● Texte extrait
******
Comment filmer la France ? Comment filmer le monde ? Comment filmer Raymond Depardon ? La réponse est dans ce film, au montage étonnant : en mixant les trois, pardi !
Notre entretien avec Raymond Depardon.
Journal de France est un curieux objet. On y embarque dès le début dans le camping-car de Depardon, pour les petites routes et parmi les modestes villages de l'Hexagone. On y suit le carnet de voyage en solitaire du photographe face aux clochers, aux fermes, aux vaches et aux hommes de son pays. Mais le voyage est multiple, et bientôt, nous voilà renvoyés, cinquante ans en arrière, dans les archives des premiers reportages et films de Depardon.
Un voyage passionnant, en ce qu'il nous offre, derrière l'autobiographie "professionnelle", une véritable photographie sur le monde, mais aussi un témoignage sur la grande Histoire.
******
● Données sources
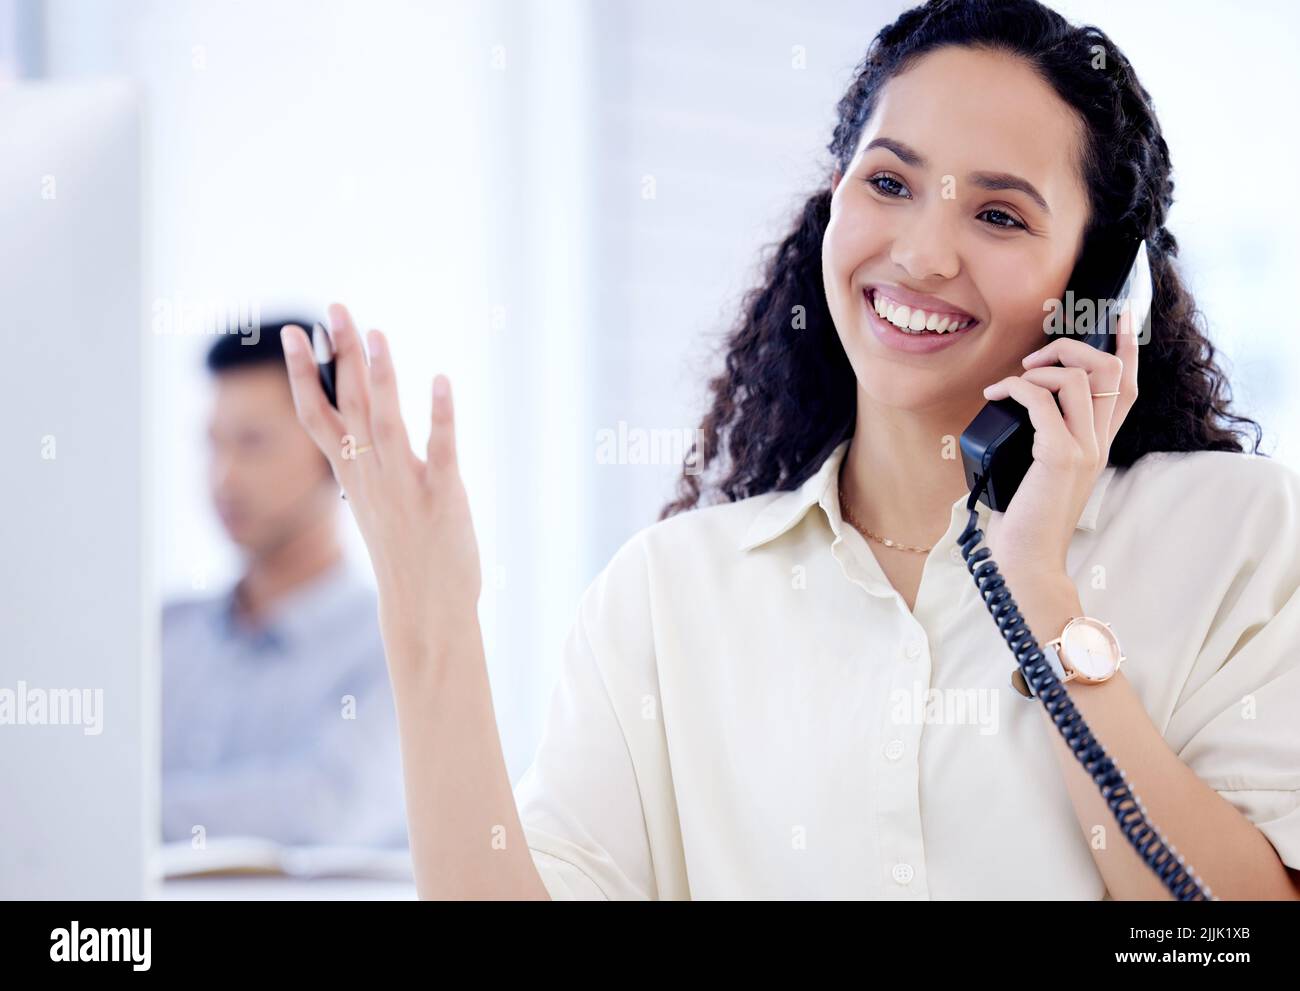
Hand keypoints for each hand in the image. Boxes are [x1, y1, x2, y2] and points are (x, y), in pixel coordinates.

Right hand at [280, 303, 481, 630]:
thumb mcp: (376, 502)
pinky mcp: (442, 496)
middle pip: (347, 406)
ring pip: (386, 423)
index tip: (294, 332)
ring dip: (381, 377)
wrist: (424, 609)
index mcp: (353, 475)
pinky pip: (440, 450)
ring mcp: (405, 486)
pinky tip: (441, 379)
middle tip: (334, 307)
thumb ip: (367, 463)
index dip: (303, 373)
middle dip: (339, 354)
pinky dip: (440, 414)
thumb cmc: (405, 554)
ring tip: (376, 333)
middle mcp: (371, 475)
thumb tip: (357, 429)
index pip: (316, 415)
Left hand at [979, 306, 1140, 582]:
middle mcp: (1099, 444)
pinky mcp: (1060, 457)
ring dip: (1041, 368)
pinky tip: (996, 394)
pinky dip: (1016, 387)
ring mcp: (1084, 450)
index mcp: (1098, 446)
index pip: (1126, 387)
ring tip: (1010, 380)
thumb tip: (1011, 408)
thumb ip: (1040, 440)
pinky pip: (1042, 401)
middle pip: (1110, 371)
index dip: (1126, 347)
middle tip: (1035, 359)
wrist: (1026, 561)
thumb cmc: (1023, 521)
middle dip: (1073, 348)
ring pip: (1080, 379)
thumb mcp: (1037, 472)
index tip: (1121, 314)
******
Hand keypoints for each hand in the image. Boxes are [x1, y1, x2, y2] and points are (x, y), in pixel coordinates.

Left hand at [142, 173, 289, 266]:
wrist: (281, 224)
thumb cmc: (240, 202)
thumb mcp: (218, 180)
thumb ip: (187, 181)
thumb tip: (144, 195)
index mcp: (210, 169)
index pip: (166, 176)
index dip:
******
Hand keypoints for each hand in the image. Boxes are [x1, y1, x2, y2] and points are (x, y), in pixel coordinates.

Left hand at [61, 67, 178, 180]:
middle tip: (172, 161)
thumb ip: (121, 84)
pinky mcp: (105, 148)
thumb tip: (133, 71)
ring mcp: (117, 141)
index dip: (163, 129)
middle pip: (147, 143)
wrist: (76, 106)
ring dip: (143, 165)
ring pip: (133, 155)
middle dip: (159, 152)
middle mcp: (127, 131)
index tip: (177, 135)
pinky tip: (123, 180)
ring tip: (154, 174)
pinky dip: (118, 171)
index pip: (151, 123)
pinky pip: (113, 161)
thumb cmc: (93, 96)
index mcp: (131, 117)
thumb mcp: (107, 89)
******
● Consignes de travail
1) D'après la critique de Journal de France, dans quel véhicule le spectateur embarque-t-il dès le début du film ?
2) Résumez en deux phrases la critique de Journal de France.
3) Rédigez la suite de la critique de Journal de France, en reprenant après sa dernière phrase.
Le listing provient d'une autre source que le texte.

● Réponses numérotées
1) Dans le camping-car de Raymond Depardon.

2) Journal de France emmène le spectateur dans le camping-car de Raymond Depardon, sur les petites routes et dans les villages de France, puis le renvoie cinquante ans en arrière, dans les archives de ses premiers reportages et films. Derrière cette autobiographie professionnelle, le film offre une véritable photographie du monde et un témoignage sur la grande Histoire.

3)
Le film ressemble en cela à un document, bien plus qu'à un documentaire. Un document sociologique, et souvent politique, sur la seconde moitié du vingtième siècle. On y voyage avec Raymond Depardon en guerre d'Algérie, au Vietnam, à Prague assiégé de chars russes, au Tchad, au Biafra, en Afrique du Sud. On y suit aussi la trace de quelques personnalités politiques, comme Valéry Giscard D'Estaing, dont Depardon filmera la campagne... et qui sera censuré jusqu'en 2002. On s'y intéresse aussi aux grands blessés de la planète, des malades mentaux aux repris de justice en passant par les victimes de la guerre. On y réfléchit encore à l'évolution de la société du spectacle, et en particulier à la "pipolisation" de la politique. Passionnant, on le répète.